» 抜粋本文:
--*--

仕方なく僧堂へ行って、否応なく参禅もし、適当な時期で自坊に帰って住職となった身では、世間の色々な問題に対応する力が無いと困っている人を見かけますが

これを解決する唯一の道は当人が本当に困ることだ、と思います。誤魔化さない事。器用に衣着て床の間の前に座らされているからといって、偉いところ見せる必要ないのです。在家の者が僧を尊ぶのは大切なことです。しかし、坊さんが尊ばれるには、どんな質問にも即座に答えられなければならないのか?いつでも教える態度でなければならないのか?私はそうは思いません。要は、他人の苦しみや、自分の分からないことに対して感度を落とさないこと、誤魔化さないことです。たとえば、妙心寺の愚堂和尚と同じ時代の大愚和尚というお方は、葬式の時に婆さんから「本当に家の孫は成仏しましたか?何処へ行ったんですか?」と言われて、再行脚されたという有名な話がありますが、再行脚はしなくても、そういう質問に対して、本当に困ることが大切だと思うのです。口先で誤魔化さないこと。
「儂には分からん。儂には分からんけれども、とも角、仏様の仰有ったことを信じて、一所懸命お願いしたんじゃ。孫が可愛かったら、儂と一緒に、二辺の所を三辺、三辺の所を五辺、手を合わそうや」と一緒に困ればいいと思います。それが、大変器用に誤魔化すのですね。表面の皮が出来上がってしまっていて深く入っていかないのです。現代人の一つの特徴に、ものを染み染みと感じることが無くなってきて、それが坊さんの世界でも同じになってしまった。

--*--

» 読んで取り組む:
A. 僧のあり方を述べた文章から、「?」で終わる文をすべて抜き出すこと。
B. 僧のあり方を述べた文章を、最後の文の後から書き継ぐこと。

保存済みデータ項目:
--*--

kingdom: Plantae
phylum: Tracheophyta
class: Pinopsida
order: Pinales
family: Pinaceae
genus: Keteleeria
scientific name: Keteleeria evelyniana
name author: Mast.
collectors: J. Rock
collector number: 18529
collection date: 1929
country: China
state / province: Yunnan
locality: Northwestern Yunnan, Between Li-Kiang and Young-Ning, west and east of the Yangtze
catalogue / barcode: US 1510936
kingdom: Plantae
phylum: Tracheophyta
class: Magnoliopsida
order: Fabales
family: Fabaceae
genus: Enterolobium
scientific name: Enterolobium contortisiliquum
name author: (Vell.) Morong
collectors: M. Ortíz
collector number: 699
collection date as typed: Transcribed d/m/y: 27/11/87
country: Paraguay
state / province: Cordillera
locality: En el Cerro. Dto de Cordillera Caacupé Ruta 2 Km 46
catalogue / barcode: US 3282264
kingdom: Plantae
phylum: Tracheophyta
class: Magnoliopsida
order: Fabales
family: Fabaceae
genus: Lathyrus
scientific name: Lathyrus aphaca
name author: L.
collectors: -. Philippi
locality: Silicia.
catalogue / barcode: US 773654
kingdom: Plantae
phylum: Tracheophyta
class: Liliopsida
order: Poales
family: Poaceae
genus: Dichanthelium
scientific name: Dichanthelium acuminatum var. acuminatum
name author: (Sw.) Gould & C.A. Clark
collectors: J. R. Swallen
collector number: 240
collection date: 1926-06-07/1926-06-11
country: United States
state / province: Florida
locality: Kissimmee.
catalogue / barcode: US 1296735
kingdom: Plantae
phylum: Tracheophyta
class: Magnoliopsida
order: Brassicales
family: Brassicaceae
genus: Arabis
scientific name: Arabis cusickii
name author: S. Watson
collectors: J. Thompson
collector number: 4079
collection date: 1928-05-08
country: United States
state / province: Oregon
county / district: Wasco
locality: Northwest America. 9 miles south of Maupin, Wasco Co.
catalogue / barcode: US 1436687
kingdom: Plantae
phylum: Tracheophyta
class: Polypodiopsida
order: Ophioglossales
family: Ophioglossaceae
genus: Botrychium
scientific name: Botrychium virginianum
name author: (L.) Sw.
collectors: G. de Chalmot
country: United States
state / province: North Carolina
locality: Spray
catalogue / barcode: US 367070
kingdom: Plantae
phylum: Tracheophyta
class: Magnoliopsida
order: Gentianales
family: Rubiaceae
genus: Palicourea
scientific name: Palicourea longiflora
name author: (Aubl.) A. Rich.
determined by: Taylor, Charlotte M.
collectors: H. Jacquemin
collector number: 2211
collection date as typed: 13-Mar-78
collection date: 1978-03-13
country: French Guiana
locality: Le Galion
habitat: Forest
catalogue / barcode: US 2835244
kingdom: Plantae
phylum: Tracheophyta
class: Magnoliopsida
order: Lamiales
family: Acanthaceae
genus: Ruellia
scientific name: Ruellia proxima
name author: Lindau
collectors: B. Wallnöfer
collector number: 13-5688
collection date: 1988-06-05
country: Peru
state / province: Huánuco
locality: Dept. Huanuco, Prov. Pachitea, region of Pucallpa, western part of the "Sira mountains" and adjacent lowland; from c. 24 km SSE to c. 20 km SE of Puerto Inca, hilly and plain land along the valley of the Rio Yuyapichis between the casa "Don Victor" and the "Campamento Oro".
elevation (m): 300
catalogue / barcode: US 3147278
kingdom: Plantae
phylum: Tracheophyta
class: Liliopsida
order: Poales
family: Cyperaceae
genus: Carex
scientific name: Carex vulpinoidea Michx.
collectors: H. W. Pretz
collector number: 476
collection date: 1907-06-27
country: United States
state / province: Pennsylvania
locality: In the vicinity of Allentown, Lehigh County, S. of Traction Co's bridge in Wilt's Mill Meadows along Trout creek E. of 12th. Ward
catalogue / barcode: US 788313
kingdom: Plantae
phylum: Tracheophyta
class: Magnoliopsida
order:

--*--

» 課題ごとの解答:
A.
・しかし、坊さんが尊ばれるには、どんな質問にも即座に答えられなければならないのか?
・いつでも教える態度でなければならないのか?
・本当に家の孫は成仏しましたか?
・何処へ行ったんですか?

B.
宗教的体験というのは、色々深さがあると思います。白隠さんでも、大悟十八、小悟はその数を知らず、と言うておられ、たとえ自隠さんの小悟の何十分の一であったとしても、宗教的体験というのは、非常に深くしみじみと考えることが、先ず出発点だといえます。あの「花園」誌の大心院さんの編集後記には、素直な人間の情愛という、本来ある可き情愛として感ずる事が書いてあります。私の言う宗教体験とは、跳び上がったようなものでなく、徹底素直な心で以ってものをしみじみと味わっていく姿勢が、先ず坊さんにも寺庭にも、離僧教育にも欲しいのです。

妙恵上人の、「もののあわれというものを分からない者は、芸術をやろうが、何をやろうが大成しない。坊さんにとっても同じことだ」と、もののあわれを強調されたのと同じことです。言葉は、数寄のこころとありましたが、私はこう解釈しています。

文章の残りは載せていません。